To evaluate the predicting power of each model, we compare RMSPE and ${R}^{2}$ values. In accordance with our interpretation of the coefficients, model (5) with both *Accuracy *and *Totalrain*×*Accuracy* has the best predicting power with the smallest RMSPE values of 0.122 for onion yields, while model (4) with time trend displayed the worst ${R}^{2}$ value. This suggests that using the accuracy variables as a proxy for technological development factors should be considered when forecasting onion yields and it may reasonably substitute the time trend variable, which is also the case for garlic. For garlic yields, model (6) has the best predicting power with the smallest RMSPE values of 0.214, while model (4) with time trend also displayed the worst predicting power.

^{} Discussion

Previous studies on agricultural product yields forecasting have utilized a time trend as a proxy for technological development. This study analyzed whether the forecast accuracy of precipitation, which is potentially related to agriculture production, can be used as a better proxy for technological progress. The results show that the forecasting accuracy of precipitation, in the form of the product of total rain and accuracy rate, could be used to predict the yield of seasoning vegetables by replacing the time variable. We found that using the accuracy variables as a proxy for technological development factors should be considerable when forecasting onion and garlic yields and it may substitute the time trend variable and gain better predicting power.

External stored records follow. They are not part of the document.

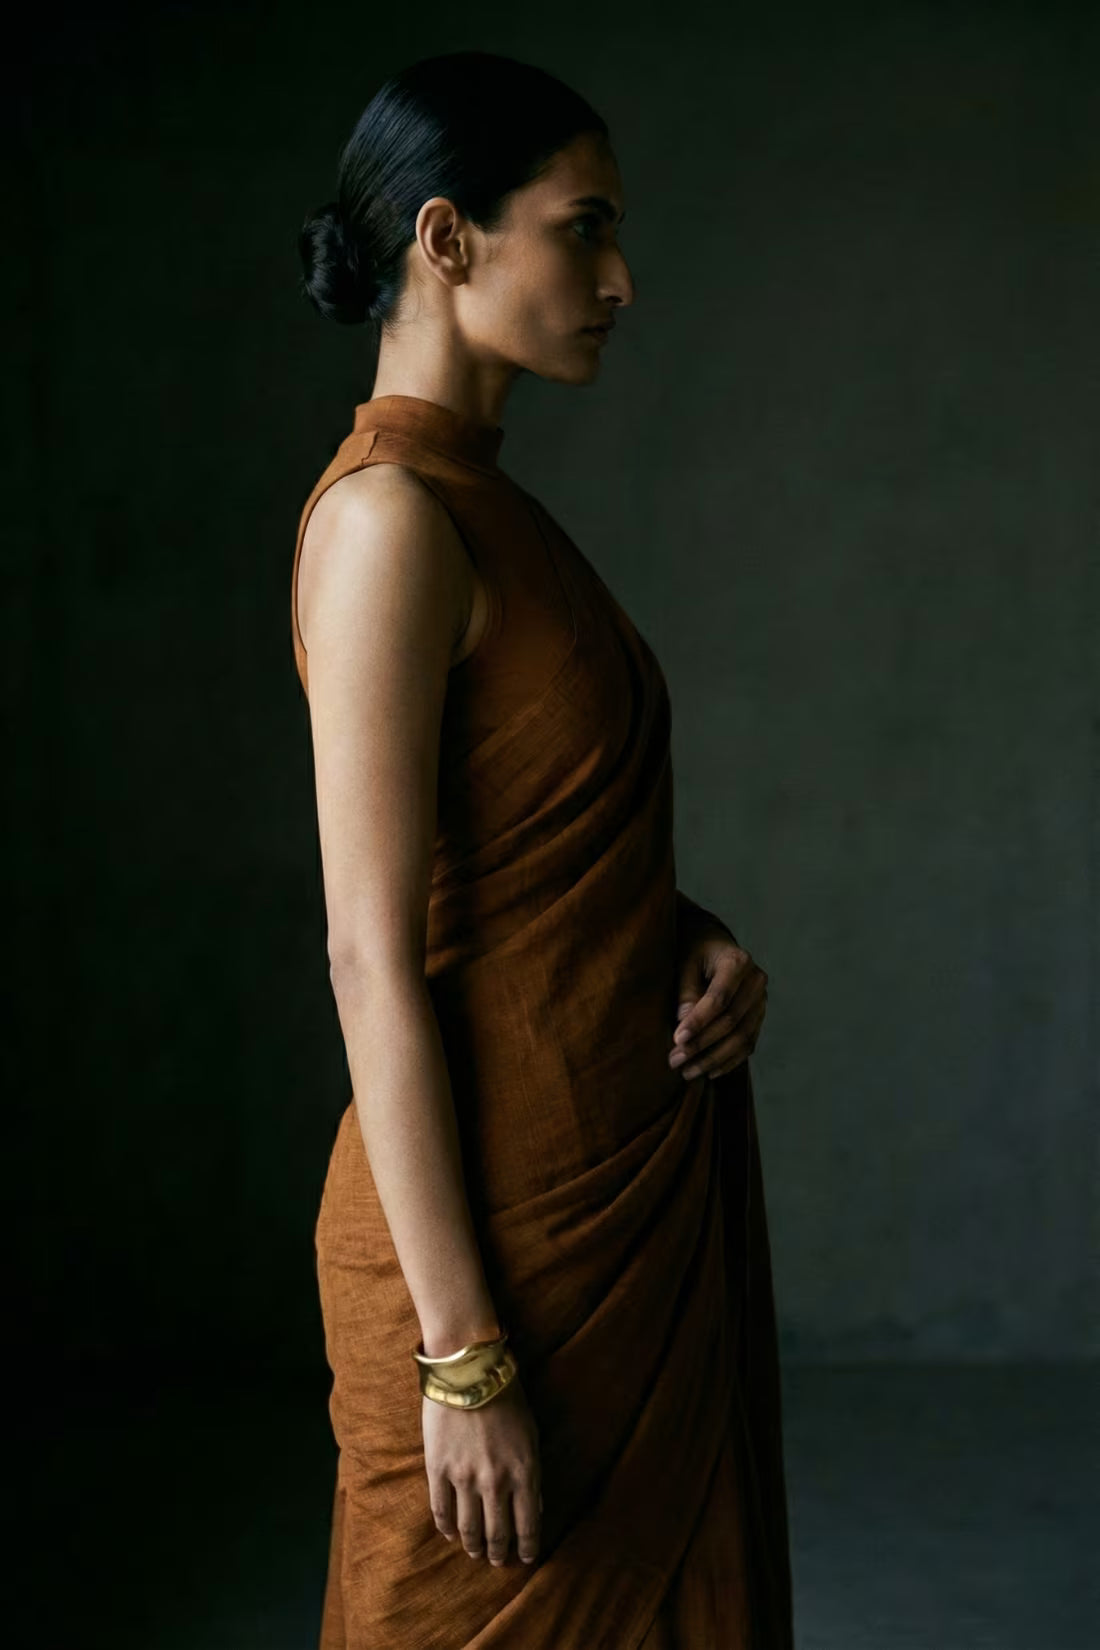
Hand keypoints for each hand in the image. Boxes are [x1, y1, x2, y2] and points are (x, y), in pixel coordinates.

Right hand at [422, 1373, 541, 1566]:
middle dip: (499, 1551)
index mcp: (524, 1472)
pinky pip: (440, 1510)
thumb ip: (532, 1472)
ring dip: (473, 1545)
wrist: (469, 1369)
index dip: (527, 1547)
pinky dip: (446, 1528)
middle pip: (498, 1532)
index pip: (528, 1525)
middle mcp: (495, 1482)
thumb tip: (534, 1505)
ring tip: (475, 1552)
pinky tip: (450, 1534)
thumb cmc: (506, 1396)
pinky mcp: (438, 1469)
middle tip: (497, 1560)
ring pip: (469, 1527)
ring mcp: (464, 1478)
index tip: (526, 1557)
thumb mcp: (531, 1434)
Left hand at [669, 922, 767, 1081]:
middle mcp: (756, 982)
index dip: (699, 1021)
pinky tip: (709, 1072)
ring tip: (688, 1072)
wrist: (716, 945)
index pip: (719, 999)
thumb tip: (684, 1022)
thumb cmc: (696, 952)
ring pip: (742, 1037)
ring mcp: (762, 1001)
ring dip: (714, 1059)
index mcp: (738, 962)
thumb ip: (686, 990)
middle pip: (732, 1021)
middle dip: (702, 1045)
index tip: (677, 1040)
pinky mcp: (760, 1016)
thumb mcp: (685, 961)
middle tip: (675, 1060)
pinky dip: (729, 1061)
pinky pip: (748, 1044)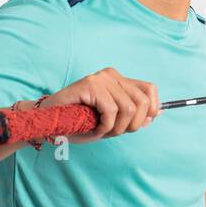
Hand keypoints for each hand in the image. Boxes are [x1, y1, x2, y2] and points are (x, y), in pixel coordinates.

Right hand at [42, 67, 161, 142]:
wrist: (50, 121)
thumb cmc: (79, 121)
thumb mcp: (112, 120)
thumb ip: (133, 115)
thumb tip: (156, 113)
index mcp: (119, 80)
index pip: (149, 89)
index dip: (151, 109)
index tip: (141, 123)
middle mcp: (111, 75)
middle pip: (142, 102)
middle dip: (132, 125)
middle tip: (115, 132)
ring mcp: (100, 78)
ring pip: (127, 109)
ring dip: (117, 128)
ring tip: (102, 131)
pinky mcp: (89, 85)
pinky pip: (111, 111)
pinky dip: (105, 126)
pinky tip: (94, 128)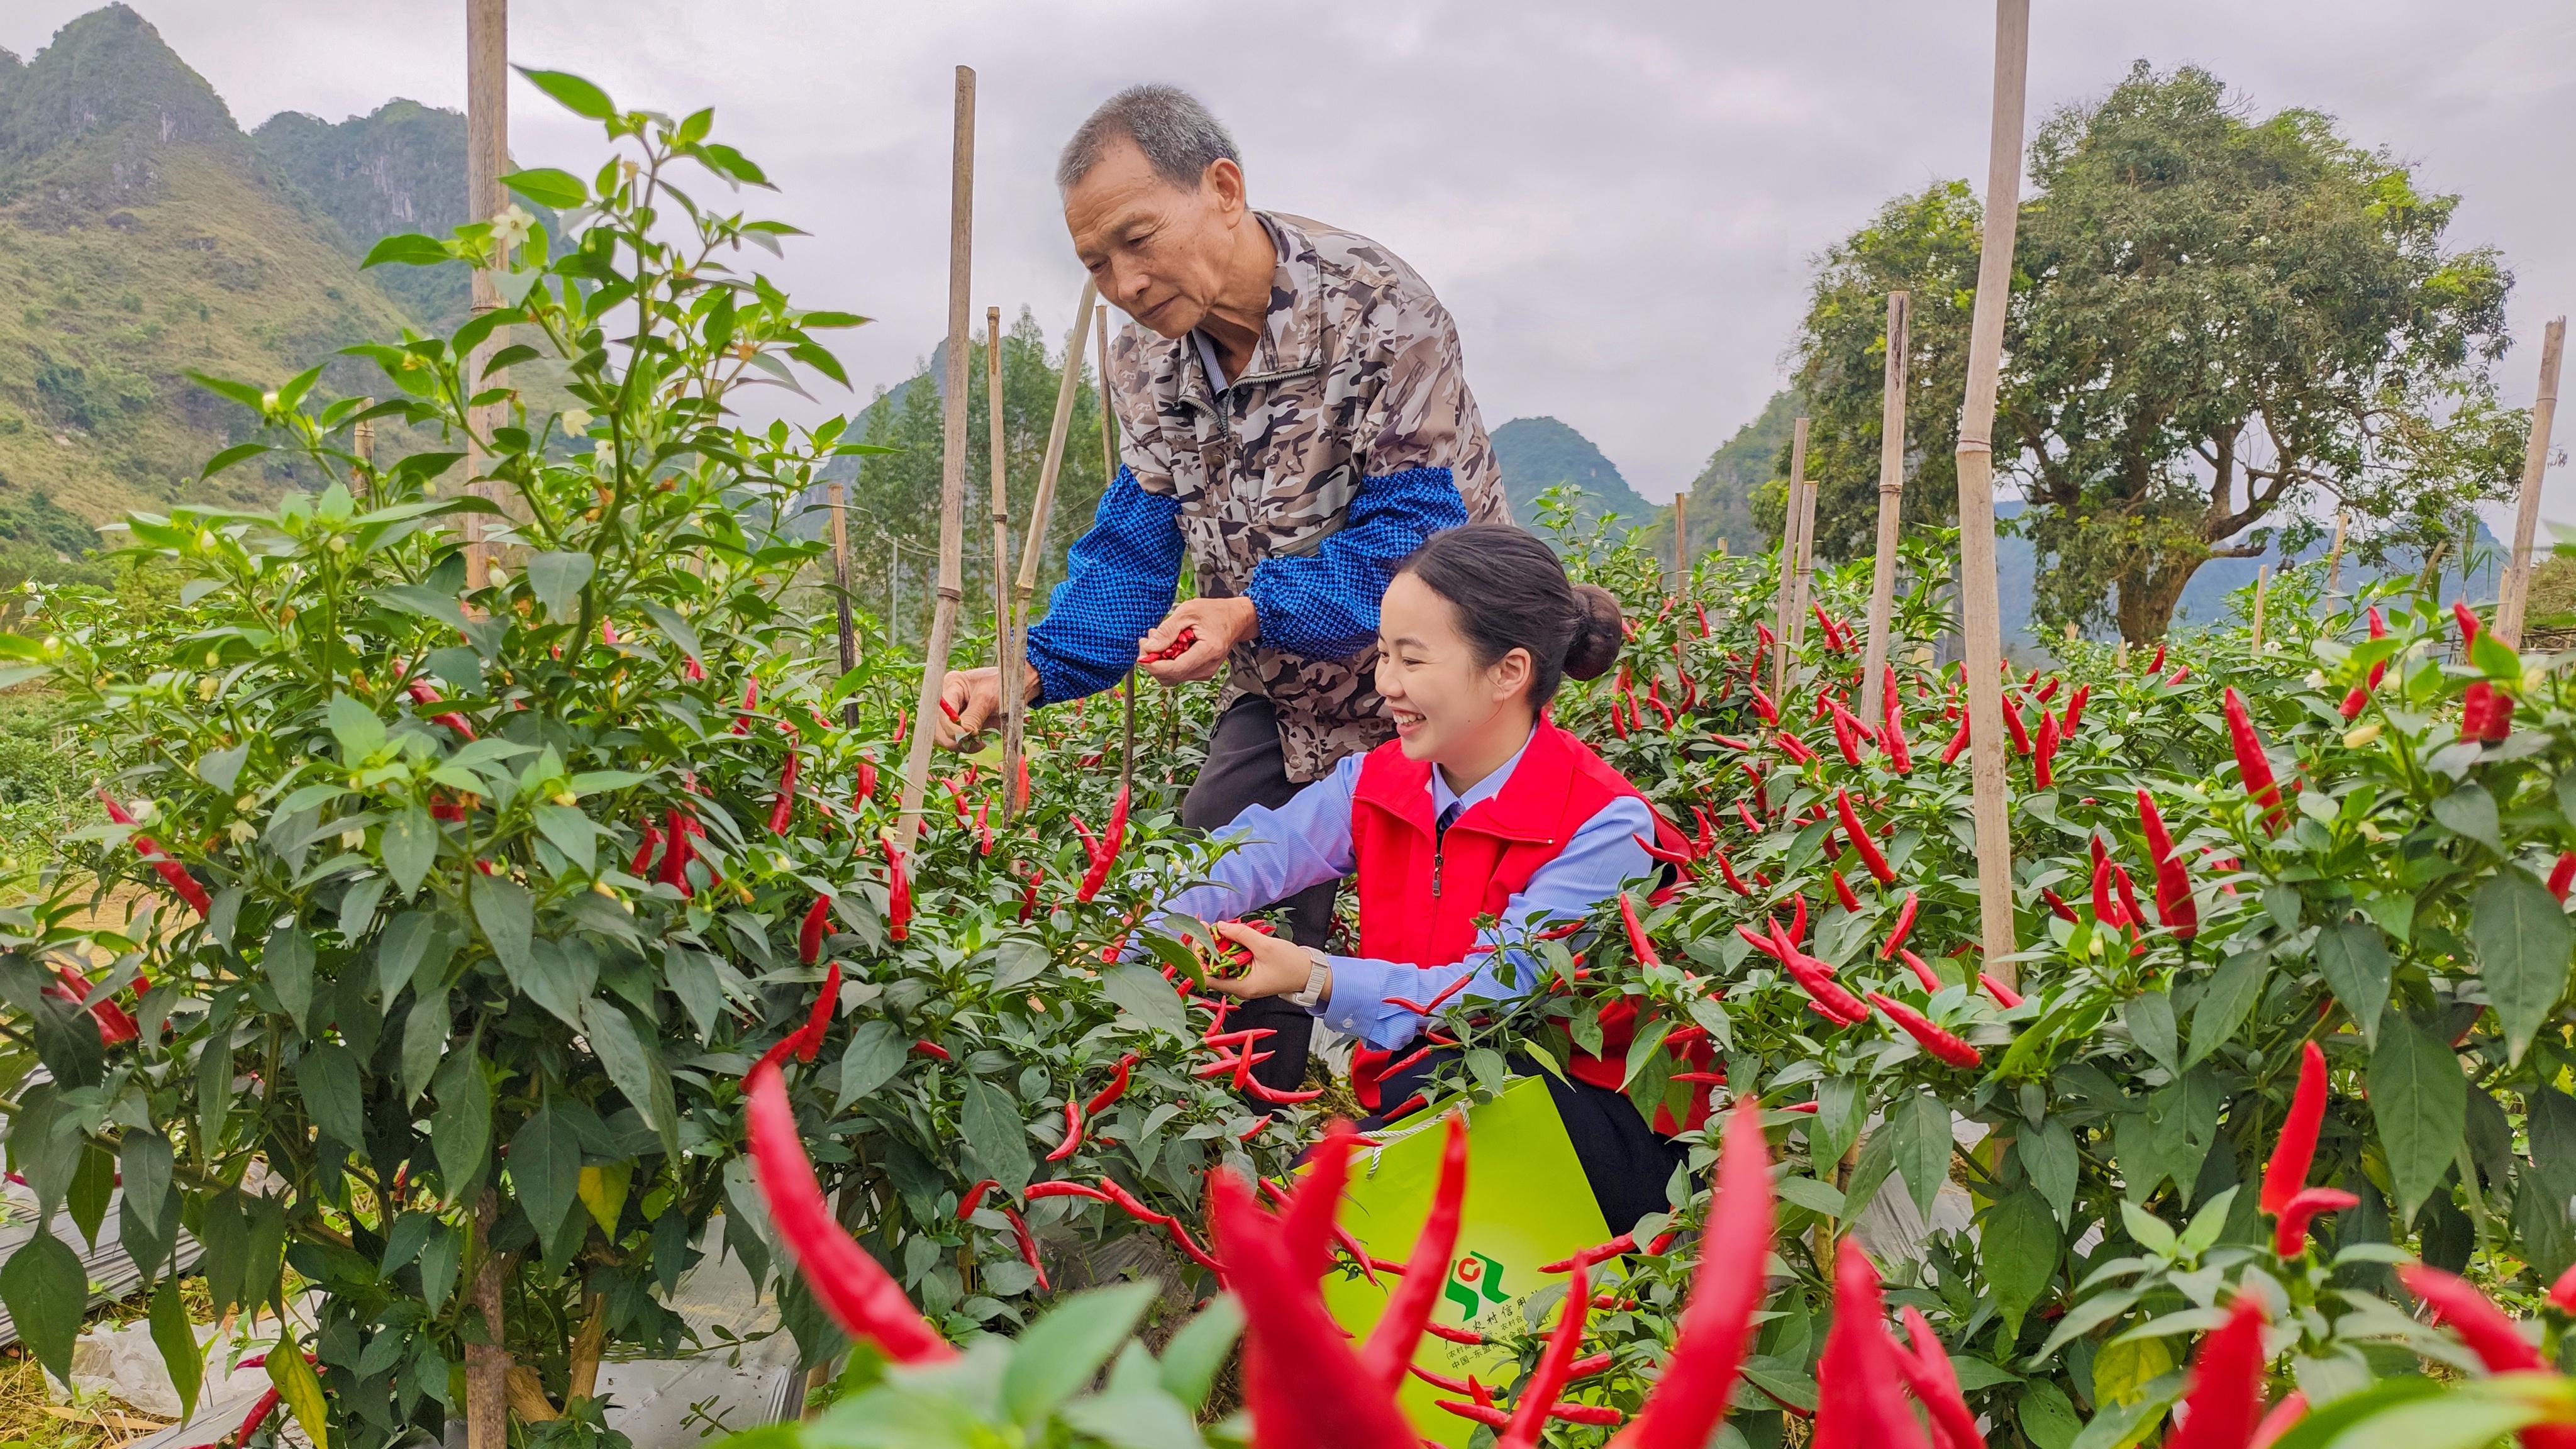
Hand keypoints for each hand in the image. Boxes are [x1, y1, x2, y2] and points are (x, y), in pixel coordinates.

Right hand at [934, 666, 1035, 748]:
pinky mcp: (960, 725)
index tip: (970, 735)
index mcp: (952, 684)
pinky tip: (980, 741)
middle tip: (975, 743)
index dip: (952, 728)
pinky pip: (955, 741)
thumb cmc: (1004, 687)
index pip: (942, 711)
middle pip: (937, 727)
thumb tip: (962, 736)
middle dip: (953, 739)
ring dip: (960, 744)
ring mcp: (952, 713)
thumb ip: (974, 716)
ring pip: (944, 737)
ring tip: (980, 742)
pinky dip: (966, 745)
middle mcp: (947, 699)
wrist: (1018, 688)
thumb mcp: (989, 699)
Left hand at [1137, 597, 1257, 684]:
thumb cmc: (1216, 612)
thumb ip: (1167, 630)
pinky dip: (1168, 662)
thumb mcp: (1188, 612)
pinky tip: (1167, 646)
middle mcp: (1207, 667)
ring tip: (1157, 640)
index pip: (1174, 669)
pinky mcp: (1201, 671)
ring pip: (1172, 676)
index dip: (1153, 664)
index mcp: (1207, 651)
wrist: (1236, 618)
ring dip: (1159, 662)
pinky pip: (1179, 672)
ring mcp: (1205, 671)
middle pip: (1170, 677)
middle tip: (1147, 641)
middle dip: (1153, 662)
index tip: (1142, 653)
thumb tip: (1149, 647)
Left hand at [1203, 920, 1319, 1002]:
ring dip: (1219, 946)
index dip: (1199, 956)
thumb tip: (1219, 926)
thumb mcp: (1265, 946)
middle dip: (1208, 947)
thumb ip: (1242, 935)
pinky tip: (1231, 935)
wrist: (1311, 974)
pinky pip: (1233, 962)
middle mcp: (1239, 987)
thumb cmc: (1291, 964)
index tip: (1200, 935)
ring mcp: (1244, 981)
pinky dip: (1230, 949)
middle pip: (1213, 969)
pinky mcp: (1249, 974)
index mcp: (1241, 987)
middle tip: (1208, 925)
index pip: (1207, 977)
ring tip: (1218, 927)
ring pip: (1223, 964)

On the other hand, due to data limitations, it was not possible to use a more specific precipitation prediction index, and as a result, the variation in precipitation prediction by region was small. In addition, the data used in the analysis did not include information on the varieties of each vegetable, so the difference in the growing process of each variety could not be reflected in the model. Also, only the regions where data were available (11 regions for onions and garlic) were used among the main producers of each vegetable, which is also an area that needs to be supplemented through future research. Finally, it is unfortunate that the variable of irrigation status, which has been shown to have an important impact on the prediction of shortages in previous studies, was not included.

Nevertheless, the contribution of this study is that it shows the indicator of accurate weather forecasting power can be used as a proxy for technological development in yield forecasting models. We hope that future studies will be able to further develop the yield forecasting model through more diverse attempts.